Obras bem documentadas têm mostrado, nas últimas décadas, como a Organização das Nações Unidas foi completamente reestruturada, a partir dos anos sessenta, com suas agências — Unicef, Unesco, OMS, OMC, IPCC etc. — passando a funcionar como instrumentos para a criação de um “governo mundial”, responsável por uma verdadeira revolução cultural no planeta, cujo principal objetivo é destruir a família pela promoção da “ideologia de gênero”.

Boa pesquisa sobre a ONU se encontra no trabalho da jornalista e professora belga Marguerite A. Peeters: Marion-ética, os peritos da ONU impõe suas leis. Há tradução espanhola pela editora espanhola Rialp, publicada em 2007.

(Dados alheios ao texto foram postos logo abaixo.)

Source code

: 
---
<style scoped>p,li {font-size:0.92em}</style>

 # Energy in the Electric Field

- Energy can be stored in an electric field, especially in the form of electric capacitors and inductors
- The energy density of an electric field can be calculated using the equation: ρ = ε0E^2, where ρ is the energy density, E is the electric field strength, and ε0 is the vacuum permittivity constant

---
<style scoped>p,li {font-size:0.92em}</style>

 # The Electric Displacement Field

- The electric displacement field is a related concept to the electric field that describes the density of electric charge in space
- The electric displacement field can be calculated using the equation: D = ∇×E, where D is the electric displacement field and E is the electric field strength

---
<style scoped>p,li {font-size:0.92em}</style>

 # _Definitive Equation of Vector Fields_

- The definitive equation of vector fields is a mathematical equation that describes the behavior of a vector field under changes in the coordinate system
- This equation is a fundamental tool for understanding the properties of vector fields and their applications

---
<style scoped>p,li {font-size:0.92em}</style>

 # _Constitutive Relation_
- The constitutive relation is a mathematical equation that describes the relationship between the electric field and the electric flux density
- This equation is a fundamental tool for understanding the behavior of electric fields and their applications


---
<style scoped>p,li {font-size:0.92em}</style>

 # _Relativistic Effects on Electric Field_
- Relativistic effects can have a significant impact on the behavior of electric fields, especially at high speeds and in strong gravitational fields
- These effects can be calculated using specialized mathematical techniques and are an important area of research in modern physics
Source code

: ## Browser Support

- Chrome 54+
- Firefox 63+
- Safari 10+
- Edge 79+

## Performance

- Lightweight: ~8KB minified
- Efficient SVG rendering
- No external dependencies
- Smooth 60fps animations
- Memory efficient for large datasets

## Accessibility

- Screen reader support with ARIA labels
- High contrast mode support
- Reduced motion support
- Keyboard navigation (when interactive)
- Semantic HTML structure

O livro de Marguerite Peeters, que hoje ensina na Pontifícia Universidade Urbaniana de Roma, focaliza mais especificamente os “três princípios inegociáveis” defendidos pelo Papa Bento XVI (defesa da vida em todas as suas fases, da concepção à morte natural; casamento como união permanente entre um homem e uma mulher; direito dos pais de decidir sobre a educação dos próprios filhos.), e as ações realizadas pela ONU em nível mundial para afrontá-los, através da revolução feminista, sexual e cultural.

A autora apresenta a nova ética que deve ser imposta ao mundo, e que é exatamente o contrário dos “três princípios inegociáveis” de Bento XVI (que, diga-se, não representam opinião particular do Papa emérito, mas verdade defendida desde sempre pelo cristianismo católico). Identifica, a seguir, os artífices dessa nova ética, com as técnicas e estratégias utilizadas em sua implantação, que prevê sutil manipulação do poder judiciário, do sistema educacional, da grande mídia, das instituições políticas e das próprias religiões, com um objetivo bem preciso: promover uma ambiciosa obra de engenharia social que substitua hábitos, costumes e ideias dos cristãos.

Revela, sobretudo, o incansável trabalho realizado no campo das religiões pelos agentes da ONU, que passaram da confrontação direta e agressiva dos cultos e tradições, a métodos mais inteligentes de assédio, escondidos sob a aparência de colaborações e alianças. Sabem que o ser humano não vive sem alguma forma de religiosidade; e, em vez de destrui-la, pretendem agora modifica-la, adaptando-a aos desígnios da chamada “nova ordem mundial”.

O que fazem eles? Buscam fragmentar “por dentro” a unidade do corpo eclesial e dos fiéis, que são agora levados a questionar os dogmas e reivindicar seus direitos sexuais e reprodutivos, em nome — eis aqui a suma esperteza — de sua própria tradição religiosa. Para isto, estimulam nos teólogos que identifiquem em seus próprios textos sagrados argumentos que apoiem o pensamento globalista. O trabalho dos agentes da ONU estará bem perto do sucesso quando conseguirem transformar a “nova ética” em dever religioso…

O historiador inglês Arnold Toynbee acreditava que, pelo andar da carruagem da História, seria inevitável um governo mundial. Restava saber, dizia ele, se seria democrático ou totalitário. Se depender das agências da ONU e do poderoso financiamento internacional que recebem, estará seguramente mais perto do segundo tipo.

Até agora, as mudanças revolucionárias das últimas décadas só tem resultado em “fragmentação familiar, social e intergeracional; solidão e abandono dos velhos; carências e feridas afetivas de crianças que vivem em famílias monoparentais ou reconstituídas; aumento das depressões; desestruturação antropológica; fracassos escolares; desorientação profissional; aumento dos suicídios, do desespero e da sensação de insegurança de muitos jovens, que se refugiam na droga, na violência, nas seitas e no satanismo; perda das tradições culturais e da fé.” (Marguerite Peeters, obra citada)

Que analgésico poderia remediar tanto sofrimento, causado pela obstinada negação da realidade que se encontra no projeto delirante da “nova ordem mundial” e das atuais agências da ONU?